→ **PROBLEM STATEMENT**: What is the number of lines below that contain the string "listed"? Give it and nothing else.

→ **RECORDS FOR THIS TASK**:
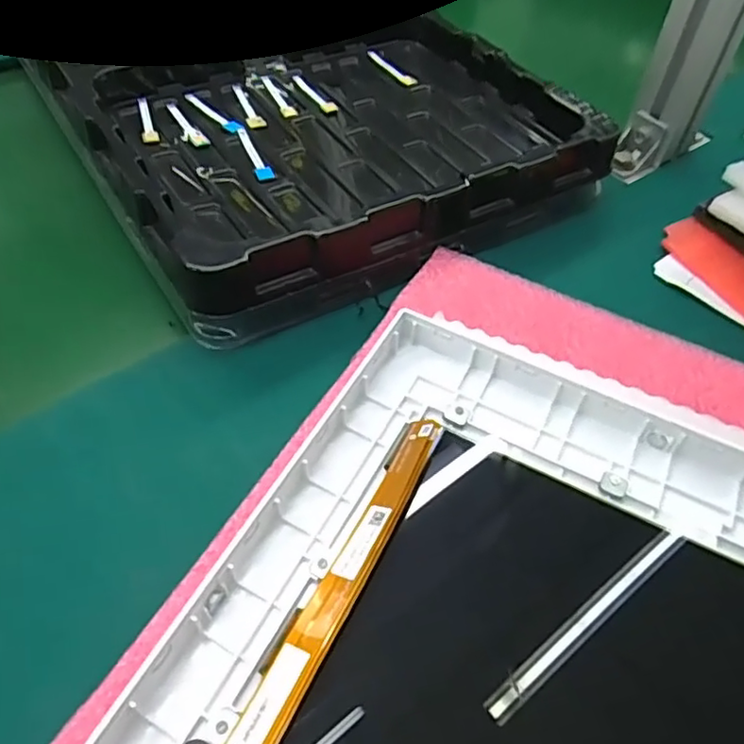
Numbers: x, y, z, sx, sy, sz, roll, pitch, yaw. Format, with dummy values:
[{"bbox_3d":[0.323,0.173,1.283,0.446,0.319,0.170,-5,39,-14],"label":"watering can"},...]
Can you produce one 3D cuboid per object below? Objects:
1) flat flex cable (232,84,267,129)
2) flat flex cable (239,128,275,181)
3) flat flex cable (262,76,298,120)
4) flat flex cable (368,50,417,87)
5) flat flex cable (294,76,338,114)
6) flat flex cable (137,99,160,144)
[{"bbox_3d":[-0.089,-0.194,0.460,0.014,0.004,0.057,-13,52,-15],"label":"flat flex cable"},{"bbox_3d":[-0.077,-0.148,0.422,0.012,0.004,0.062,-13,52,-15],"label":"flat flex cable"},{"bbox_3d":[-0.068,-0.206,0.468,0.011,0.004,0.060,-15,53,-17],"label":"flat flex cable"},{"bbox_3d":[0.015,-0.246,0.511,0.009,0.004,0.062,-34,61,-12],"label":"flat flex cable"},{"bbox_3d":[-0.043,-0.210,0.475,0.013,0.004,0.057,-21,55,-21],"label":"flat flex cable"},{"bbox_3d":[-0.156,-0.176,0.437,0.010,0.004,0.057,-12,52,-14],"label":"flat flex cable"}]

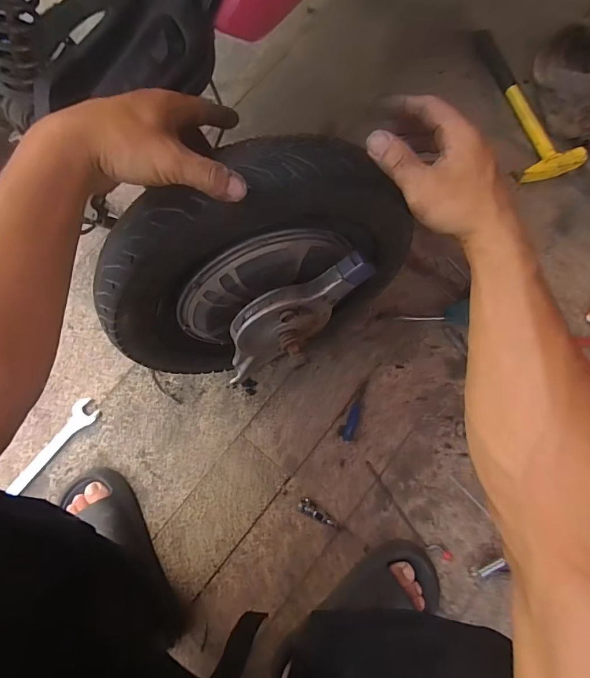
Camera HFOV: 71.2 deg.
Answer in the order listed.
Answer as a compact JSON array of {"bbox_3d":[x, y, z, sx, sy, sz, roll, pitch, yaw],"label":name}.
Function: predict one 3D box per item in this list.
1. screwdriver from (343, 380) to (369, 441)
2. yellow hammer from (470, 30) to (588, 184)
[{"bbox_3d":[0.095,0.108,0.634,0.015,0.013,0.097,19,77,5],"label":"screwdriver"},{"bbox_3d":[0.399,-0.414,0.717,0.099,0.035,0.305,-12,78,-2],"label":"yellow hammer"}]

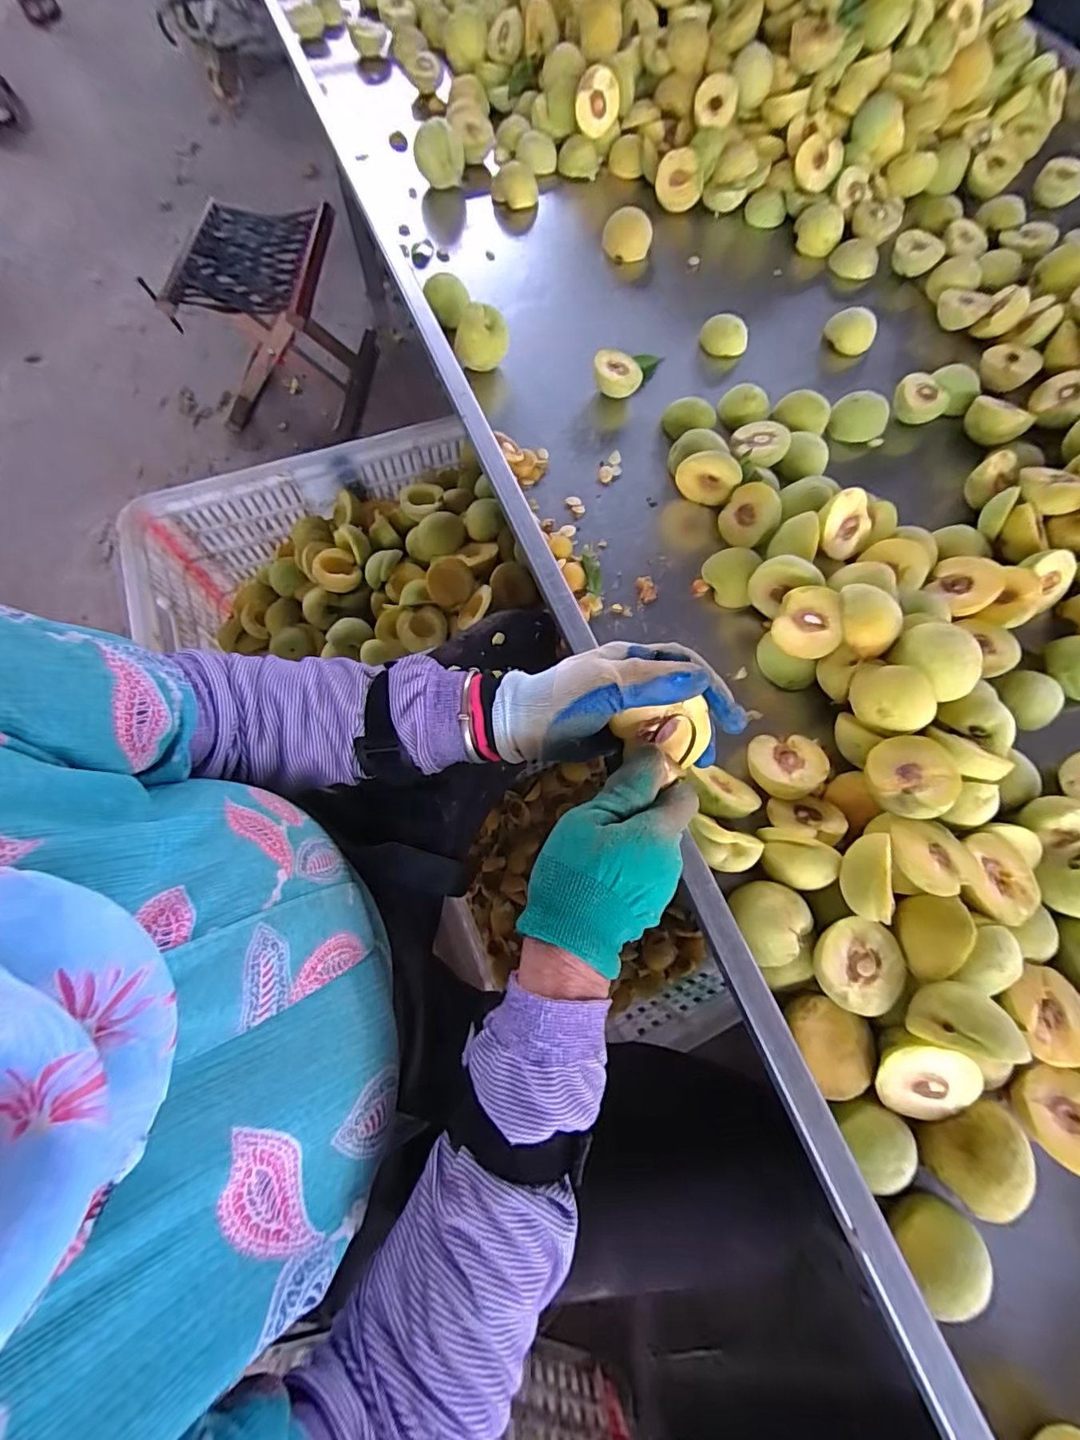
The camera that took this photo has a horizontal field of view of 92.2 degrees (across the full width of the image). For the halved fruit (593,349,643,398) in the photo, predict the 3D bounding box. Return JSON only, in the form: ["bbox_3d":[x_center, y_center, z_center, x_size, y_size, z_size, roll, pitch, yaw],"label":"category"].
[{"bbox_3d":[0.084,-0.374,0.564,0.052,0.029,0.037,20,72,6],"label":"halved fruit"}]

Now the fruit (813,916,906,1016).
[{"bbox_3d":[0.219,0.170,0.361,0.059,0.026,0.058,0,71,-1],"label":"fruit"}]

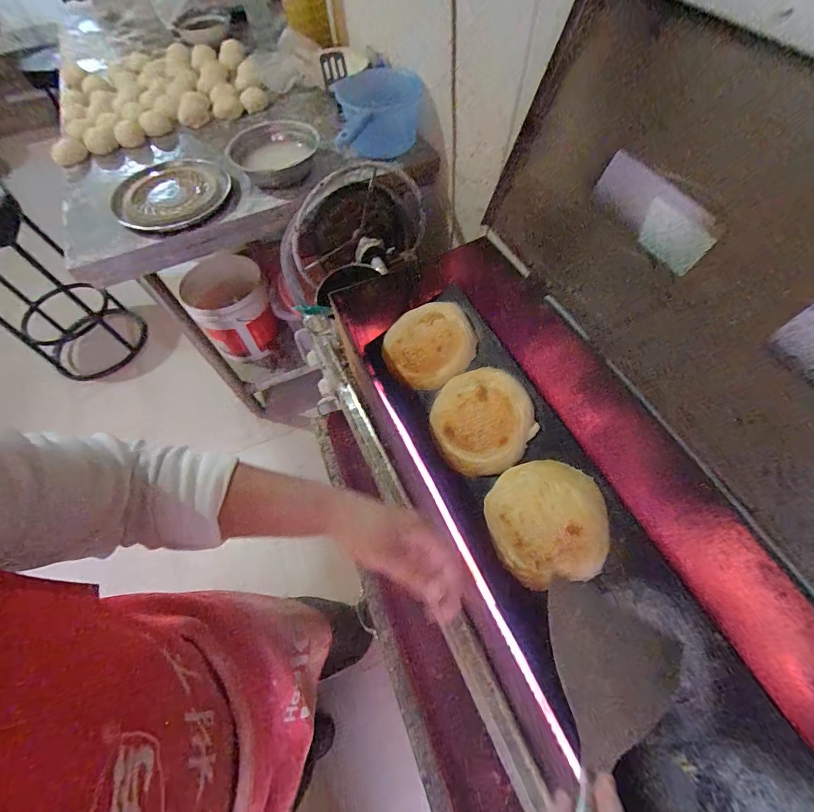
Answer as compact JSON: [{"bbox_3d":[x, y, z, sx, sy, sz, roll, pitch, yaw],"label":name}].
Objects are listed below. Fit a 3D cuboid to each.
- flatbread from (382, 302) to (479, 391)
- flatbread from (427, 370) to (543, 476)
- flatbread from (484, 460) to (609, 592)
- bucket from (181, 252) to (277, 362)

→ **EXERCISE ANSWER**: 2